Satellite People | страница 126
VII
When I left Mona Varden at around four o’clock, it was clear to me, given the day’s findings, that I should pay another visit to one of the parties. It would be impossible to finish the day without having confronted Hans Herlofsen with the new information, in particular the piece of paper from Arild Bratberg’s flat. I stopped by the office to see if there was anything new there.
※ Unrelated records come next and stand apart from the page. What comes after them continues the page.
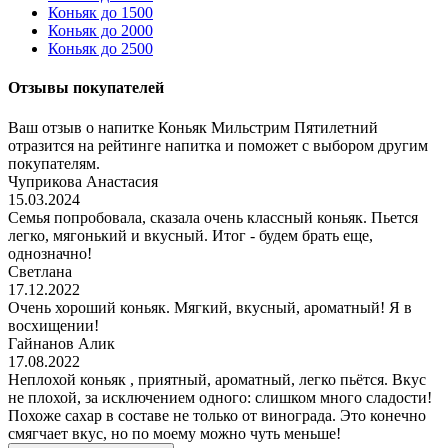
Коньяк до 1500
Коньяк до 2000
Коньяк до 2500
Отзывы покупателей
Ваш отзыв о напитке Коньяк Мильстрим Пятилетний
отразится на рейтинге напитка и поможет с выбором другим
покупателям.
Чуприкова Анастасия
15.03.2024
Семья попробовала, сказала очень классный коньяк. Пьется
легко, мягонький и вкусный. Итог - будем брать еще,
однозначно!
Светлана
17.12.2022
Очень хороший коньяк. Мягкий, вкусный, ароматный! Я в
восхищении!
Гайнанов Алик
17.08.2022
Неплохой коньяк , приятный, ароматный, легко пьётся. Вкус
не плохой, за исключением одного: слишком много сладости!
Похоже сахар в составе не только от винограда. Это конечно
смягчает вкус, но по моему можно чуть меньше!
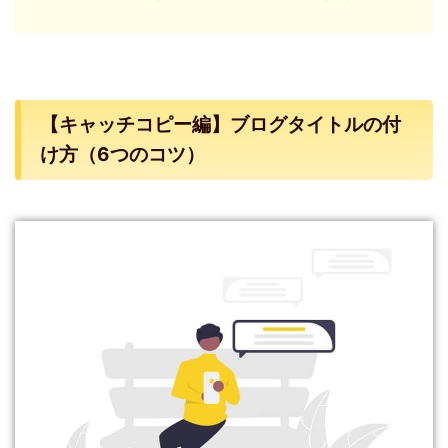
【キャッチコピー編】ブログタイトルの付
け方（6つのコツ）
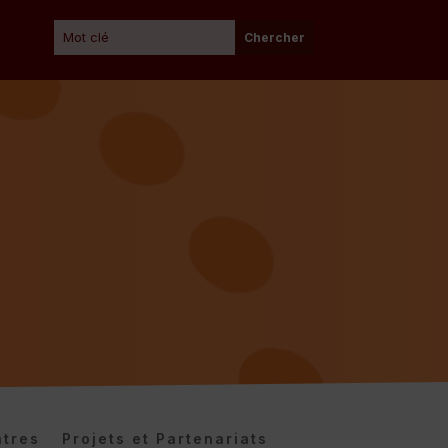
tres
Projets et Partenariats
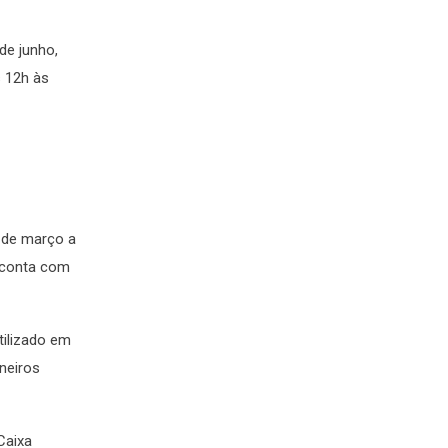
de junho,
s 12h às
2 de março a
 conta com
tilizado em
neiros
Caixa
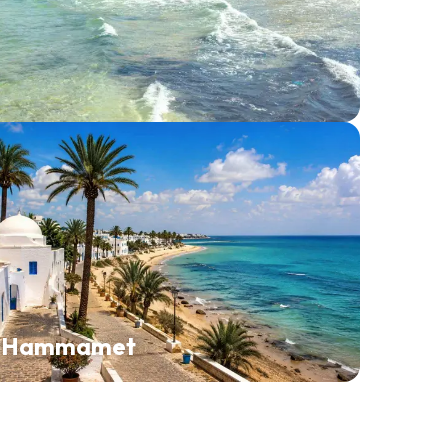
Hammamet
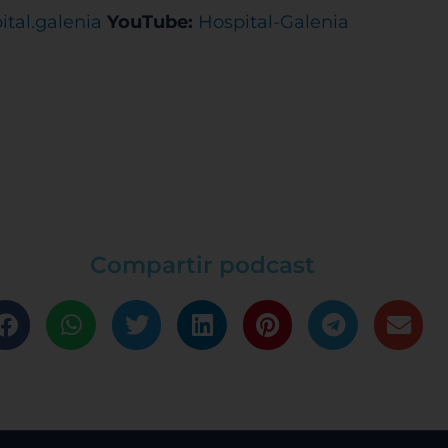
tal.galenia
YouTube:
Hospital-Galenia
tema de personalización de cookies
Cookies dirigidas
Cookies de funcionalidad
Cookies de rendimiento
Compartir podcast
Rechazar todas
Confirmar mis prefe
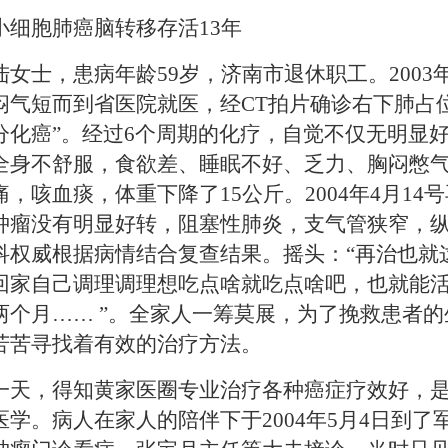
小细胞肺癌脑转移存活13年
陆女士，患病年龄
59
岁，济南市退休职工。
2003
闷气短而到省医院就医，经
CT
拍片确诊右下肺占
分化癌
”
。经过
6
个周期的化疗，自觉不仅无明显
全身不舒服，食欲差、睡眠不好、乏力、胸闷憋
痛，咳血痰，体重下降了
15
公斤。
2004
年
4
月
14
号
肿瘤没有明显好转，阻塞性肺炎，支气管狭窄，
科权威根据病情结合复查结果。摇头：
“
再治也就
回家自己调理调理想吃点啥就吃点啥吧，也就能
两个月……
”
。全家人一筹莫展，为了挽救患者的
苦苦寻找着有效的治疗方法。
一天，得知黄家医圈专业治疗各种癌症疗效好，
医学。病人在家人的陪伴下于2004年5月4日到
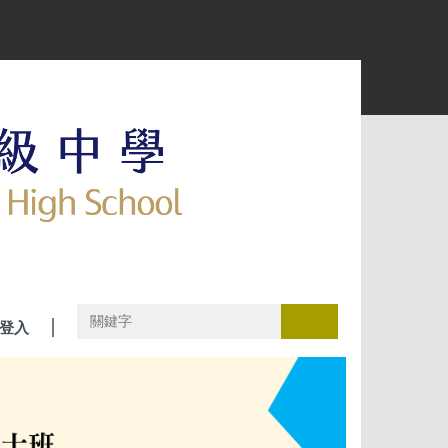
搜尋
登入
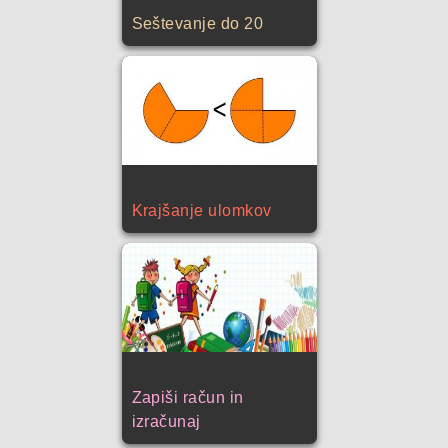
Seštevanje do 20
Krajšanje ulomkov
Zapiši račun in
izračunaj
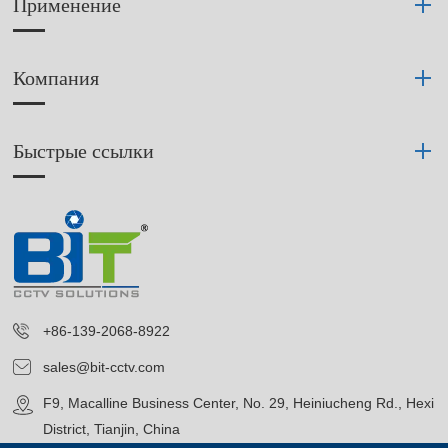
Применение
Компания
Быстрые ссылки
+86-139-2068-8922
sales@bit-cctv.com
F9, Macalline Business Center, No. 29, Heiniucheng Rd., Hexi
District, Tianjin, China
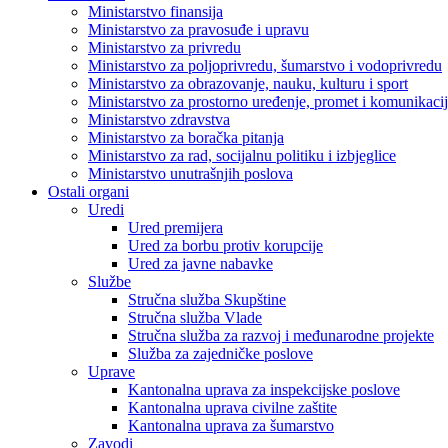
Ministarstvo finansija
Ministarstvo za pravosuđe i upravu
Ministarstvo za privredu
Ministarstvo za poljoprivredu, šumarstvo i vodoprivredu
Ministarstvo za obrazovanje, nauku, kulturu i sport
Ministarstvo za prostorno uređenje, promet i komunikacije
Ministarstvo zdravstva
Ministarstvo za boračka pitanja
Ministarstvo za rad, socijalnu politiku i izbjeglice
Ministarstvo unutrašnjih poslova
Ostali organi
Uredi
Ured premijera
Ured za borbu protiv korupcije
Ured za javne nabavke
Službe
Stručna služba Skupštine
Stručna služba Vlade
Stručna služba za razvoj i međunarodne projekte
Služba za zajedničke poslove
Uprave
Kantonalna uprava za inspekcijske poslove
Kantonalna uprava civilne zaštite
Kantonalna uprava za šumarstvo
Zavodi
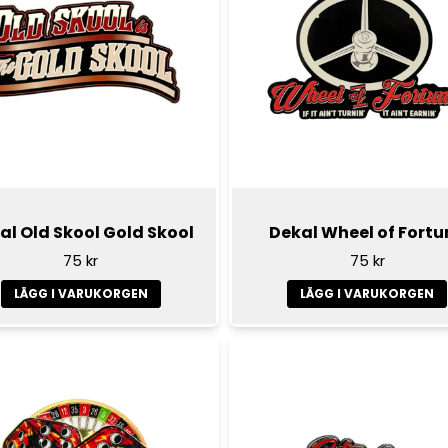
al Old Skool Gold Skool
Dekal Wheel of Fortu
75 kr
75 kr
LÄGG I VARUKORGEN
LÄGG I VARUKORGEN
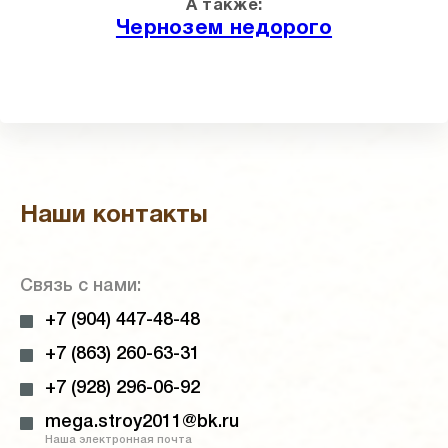
А также:
Чернозем недорого
Наши контакты
Связь с нами:
+7 (904) 447-48-48
+7 (863) 260-63-31
+7 (928) 296-06-92
mega.stroy2011@bk.ru
Наша электронная почта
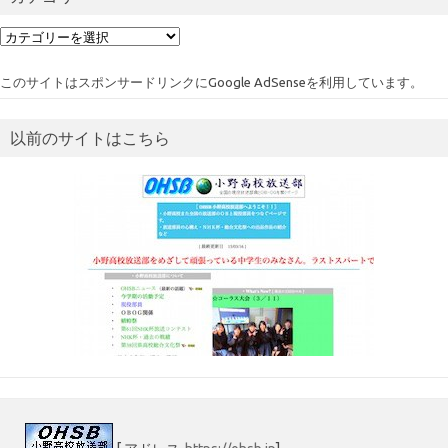
カ
テ
ゴ
このサイトはスポンサードリンクにGoogle AdSenseを利用しています。
リ
ー
以前のサイトはこちら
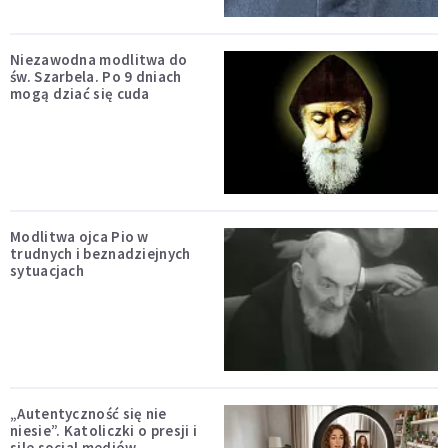
Niezawodna modlitwa do
św. Szarbela. Po 9 dniach
mogą dziać się cuda
Modlitwa ojca Pio w
trudnych i beznadziejnych
sytuacjach
„Autentyczność się nie
niesie”. Katoliczki o presji i
sile social mediów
Most of the staff had gone home for the day and, as I expected and feared, there were no new messages from the forensic department.
There was something that caught my attention, however, waiting all alone on my desk. It was a small, slim envelope addressed to ‘The head of the investigation into the murder of Magdalon Schelderup’.
The typeface was the same as the letter that I had received the day after Magdalon Schelderup’s death. This envelope also contained a single sheet of white paper. However the text was even shorter this time.
Here, now.
So one of the dictator’s children has gone.
More may follow, if you do not soon find out which of us is doing wrong…
I sat there staring at the piece of paper. Patricia’s preliminary conclusions about the first letter were certainly reinforced by the second. If the sender really was the murderer, he or she was without doubt a mediocre poet who for some reason or other felt the need to show off to the police.
But I was unable to glean any more than that from the brief letter. And there was one obvious and disturbing conclusion: that more dramatic deaths were to be expected.
The sender had, reasonably enough, not signed this letter either. I made a photostat copy of it and sent the original to be checked for fingerprints – without any high hopes. With the naked eye, I could see that it was the same type of envelope, addressed in the same way as the last letter.
But there was one small, strange difference. Whereas the back of the last envelope had been white and unblemished, I discovered a tiny mark from a green pen on this one. It was a straight line, not even an inch long. But somehow I could not bring myself to believe it was accidental. In a peculiar way that I could not even explain to myself, the short green line only increased my confusion and concern about future developments in the case.
VIII
Hans Herlofsen’s house out at Lysaker was larger than I had expected. It was of roughly the same size as the Wendelboes’ house, a spacious home spread over two floors, with a well-kept garden. Herlofsen’s old Peugeot somehow looked out of place.